Today I am a writer, a new student of the Elephant Academy. The second week marches by as I scramble to grasp the ropes of the essential elements of mere participation. It’s moving fast; I’m hanging by a thread. I like to think I’m technologically agile but I feel challenged and irrationally angry. As much as I hate to admit it, there’s a feeling like a child’s tantrum bubbling somewhere below. It’s not likely to erupt, but there’s no mistaking its unsettled energy down there.

The 85 or so others in my cohort and I are assigned to write and post something for public consumption by Friday. The prompt is about vulnerability. I want to do this. I instinctively change my pen name to protect myself, my jewels, my reputation.

Oh anger, the child’s tantrum, and self-protection – those are the things. In the book my longtime dharma pals and I are currently reading, the author says afflictive emotion is one of the main obstacles to liberation. I know what he means, after all these years of meditating, studying and practicing the dharma, applying it unassumingly to the real lives of myself and others.

Liberation in Buddhist terminology means freedom from suffering, and we’re taught that the path is learning not to cling to things or push them away. As we get the feel for letting things be as they are, we gain more capacity to cultivate wholesome qualities. Depending on the brand of Buddhism you’re talking about, the main focus might be on insight, wisdom, compassion, concentration, emptiness, or freeing all beings from suffering, not just yourself. Because after all, Buddhism teaches, we’re not really separate anyway.

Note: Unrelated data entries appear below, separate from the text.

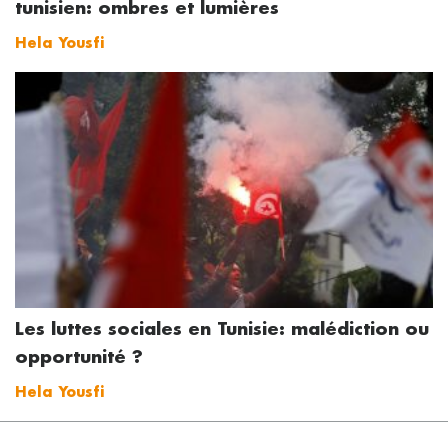
tunisien: ombres et lumières
Hela Yousfi
Les luttes sociales en Tunisie: malédiction ou
opportunité ?
Hela Yousfi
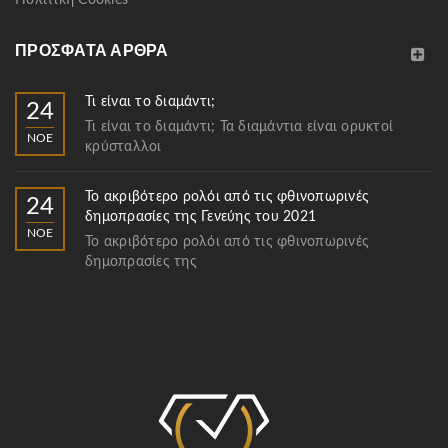
ΠΡΌΣΦΑΤΑ ΆΡΘΡΑ
Τι είναι το διαμάντι;
24
Τι είναι το διαμάντι; Τα διαμάντια είναι ορυκτοί
ΝΟΈ
κρύσταλλοι
Το ακριβότερο ρολόι από τις φθινοπωρινές
24
δημοπρασίες της Γενεύης του 2021
ΝΟΈ
Το ακριβότερο ρολόι από τις φθινοπωρινές
δημοπρασίες της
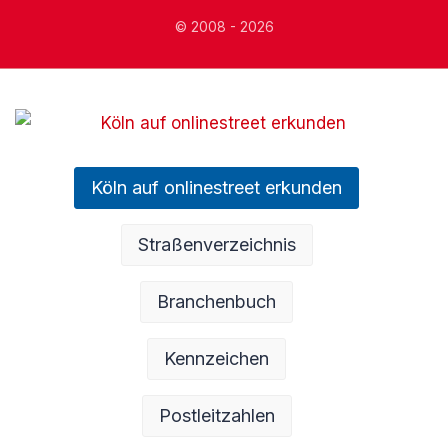
© 2008 - 2026
Köln auf onlinestreet erkunden
Straßenverzeichnis
Branchenbuch
Kennzeichen
Postleitzahlen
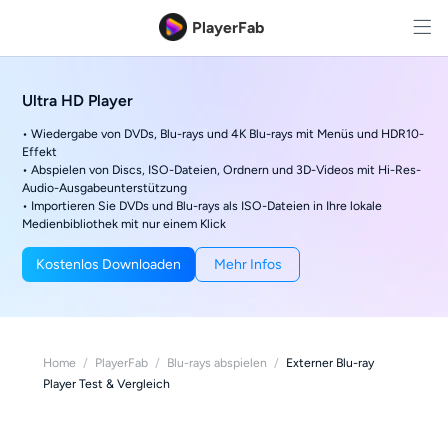
PlayerFab
Ultra HD Player
• Wiedergabe von DVDs, Blu-rays und 4K Blu-rays mit Menüs und HDR10-
Effekt
• Abspielen von Discs, ISO-Dateien, Ordnern und 3D-Videos mit Hi-Res-
Audio-Ausgabeunterstützung
• Importieren Sie DVDs und Blu-rays als ISO-Dateien in Ihre lokale
Medienbibliothek mit nur einem Klick
Kostenlos Downloaden
Mehr Infos
Home
/
PlayerFab
/
Blu-rays abspielen
/
Externer Blu-ray
Player Test & Vergleich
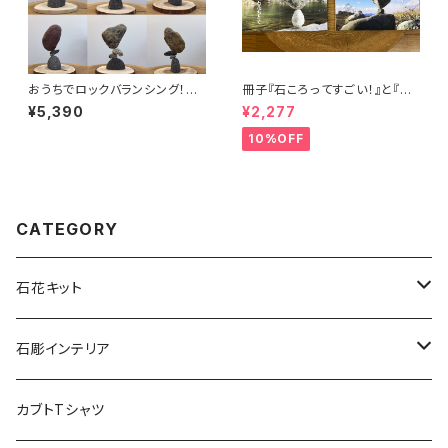
おうちでロックバランシング！石
冊子『石ころってすごい！』と『石
ころと丸太輪切りの宅積み用石
花の核心』のセット
¥5,390
¥2,277
花台「マルタ座」 かませ石セット
10%OFF
CATEGORY
石花キット
宅積み用石花台
石彫インテリア
プレミアムキット
石彫工芸品（岡崎）
カブトTシャツ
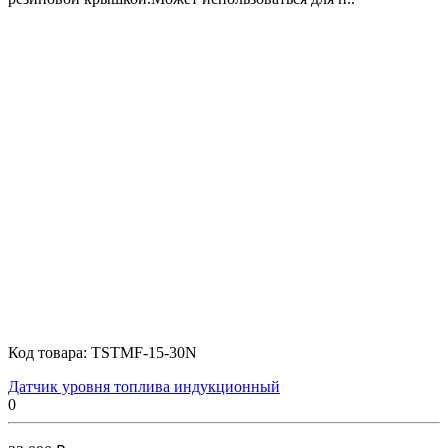
Код товара:
TSTMF-15-30N
Датчик уровня топлива индукционный
0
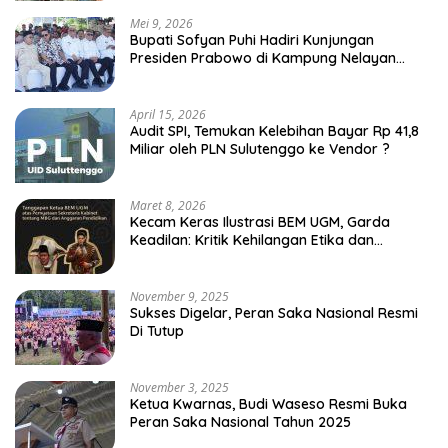
Mei 9, 2026
Bupati Sofyan Puhi Hadiri Kunjungan
Presiden Prabowo di Kampung Nelayan
Merah Putih Leato Selatan
April 15, 2026
Audit SPI, Temukan Kelebihan Bayar Rp 41,8
Miliar oleh PLN Sulutenggo ke Vendor ?
Maret 8, 2026
Kecam Keras Ilustrasi BEM UGM, Garda
Keadilan: Kritik Kehilangan Etika dan
Penghinaan Vulgar Simbol Negara
November 9, 2025
Sukses Digelar, Peran Saka Nasional Resmi
Di Tutup
November 3, 2025
Ketua Kwarnas, Budi Waseso Resmi Buka
Peran Saka Nasional Tahun 2025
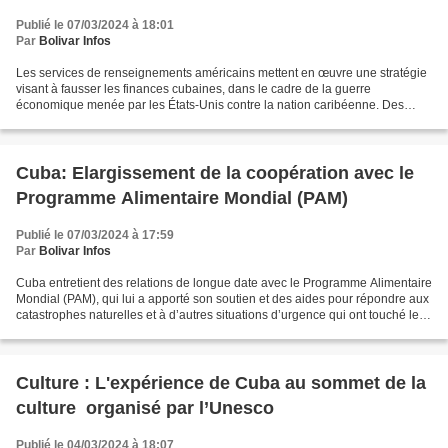
Publié le 07/03/2024 à 18:01
Par
Bolivar Infos
Les services de renseignements américains mettent en œuvre une stratégie
visant à fausser les finances cubaines, dans le cadre de la guerre
économique menée par les États-Unis contre la nation caribéenne. Des
informations récemment divulguées font état...
Cuba: Elargissement de la coopération avec le
Programme Alimentaire Mondial (PAM)
Publié le 07/03/2024 à 17:59
Par
Bolivar Infos
Cuba entretient des relations de longue date avec le Programme Alimentaire
Mondial (PAM), qui lui a apporté son soutien et des aides pour répondre aux
catastrophes naturelles et à d’autres situations d’urgence qui ont touché le
pays. Le PAM est une agence...
Culture : L'expérience de Cuba au sommet de la
culture organisé par l’Unesco
Publié le 04/03/2024 à 18:07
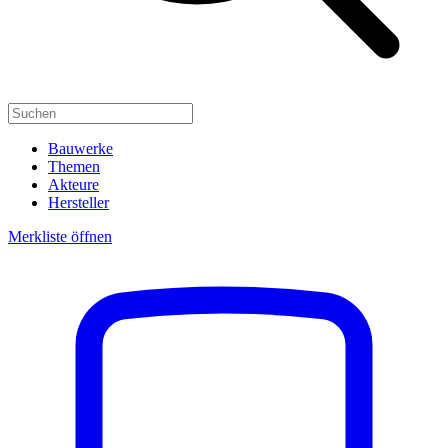
Bauwerke
Themen
Akteure
Hersteller
Merkliste öffnen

Afflictive emotion points directly to our own personal psychological issues. Contrary to popular perception, Buddhism recognizes these as valid. We’re here in human form and as such, we can’t get around having emotions. It’s our job to take care of them, and learning to do that is as big a step on the path to freedom as seeing beyond. Going straight to freedom without paying attention to our humanness is what we call a bypass, and it results in an outcome that’s false. Ironically, we learn that honoring and tending our human flaws is the only direct way through.

It can be hard to calm afflictive emotion down, but as long as it consumes our attention and energy, we’ll have trouble seeing beyond the limited reality of the personal self to the more mysterious, less graspable realm of liberation.

Back to my rumblings of childlike anger held deeply within. First, I bow. I acknowledge the anger as mine and remind myself it’s in my care. I tap into my training to experience the sensation of the anger itself rather than letting my attention hurtle to the object of the anger – in this case my frustration with myself and the technology. I know I’ll get caught there in an endless loop of rational thought. The anger itself feels like this: prickly and agitated, like it wants out, somewhere in my chest area. I don’t like it, and I don’t think it’s healthy. I put my judgment aside and sit that red pulsating blob down in a chair in my mind where I can squat beside it and take it by the shoulders. Tell me, I say. I’m listening. I’m right here.

The one who squats and listens is the transformative piece here. Recognizing that the capacity is within us to turn toward, pay attention, and care for that vexing feeling as if it were our own child – this is the path to making peace with afflictive emotion. And one step closer to freedom.